Inkweed is a plant composed entirely of the color black. It's a dermatoglyph, like mobile hieroglyphics or rainbow splodge, a form of two-dimensional life that exists only as patterns on a surface. It can't exist by itself. It has color, but no thickness. A tree with an inkweed vine on it doesn't have stems and leaves stuck to its trunk; it has vine-shaped patches of wood that happen to be black. All inkweed needs is a smooth surface and a source of black, such as ink, tar, ash, or the dark mud on the bottoms of swamps. It has been known to survive on a diet of shadows, but it prefers more substantial kinds of darkness.

Miss Hepsedine, as it turns out, is something of an expert on inkweed. She makes her living off of it. Her suitcase is completely full of books, pens, and jugs of ink (I think she was wearing all the clothes she had), and all but a few of the books are copies of her guide to raising inkweed. She includes seedlings from her own plants when she sells them. The seeds look exactly like commas. They fall off of the plants when they're ripe and stick to the first surface they touch. The seed in each book is carefully planted on a sheet of black paper, which turns white as the seedling sucks the pigment out of it. Each seedling has to be added just before its book is sold; if it stays in it too long, it spreads and starts eating the words.

If it weren't for my disastrous luck with plants - every single one I've raised has died, except the ones that turned out to be weeds - I might be tempted to get an inkweed myself.

Miss Hepsedine fed the inkweed while she talked. Her hands were covered with the feathery black lines of roots. I wasn't sure why they were there, instead of on her feet, until she got out a jug of ink and started pouring it into her palm. I expected it to drip off onto the floor. Instead, it disappeared into her hand like a magician's trick, absorbed by the inkweed without spilling a drop.
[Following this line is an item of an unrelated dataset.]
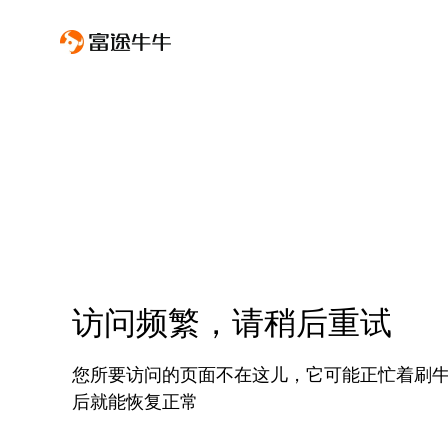
访问频繁，请稍后重试
您所要访问的页面不在这儿，它可能正忙着刷
后就能恢复正常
She spent the evening writing; she's currently working on a book about dermatoglyph biology. When not discussing inkweed, she hardly talks at all, which is perfect - I don't either, and Flishel talks a lot but doesn't seem to care if anyone's listening. It all works out nicely. If we ended up with someone who talked all the time in a language I knew, I could never concentrate on anything.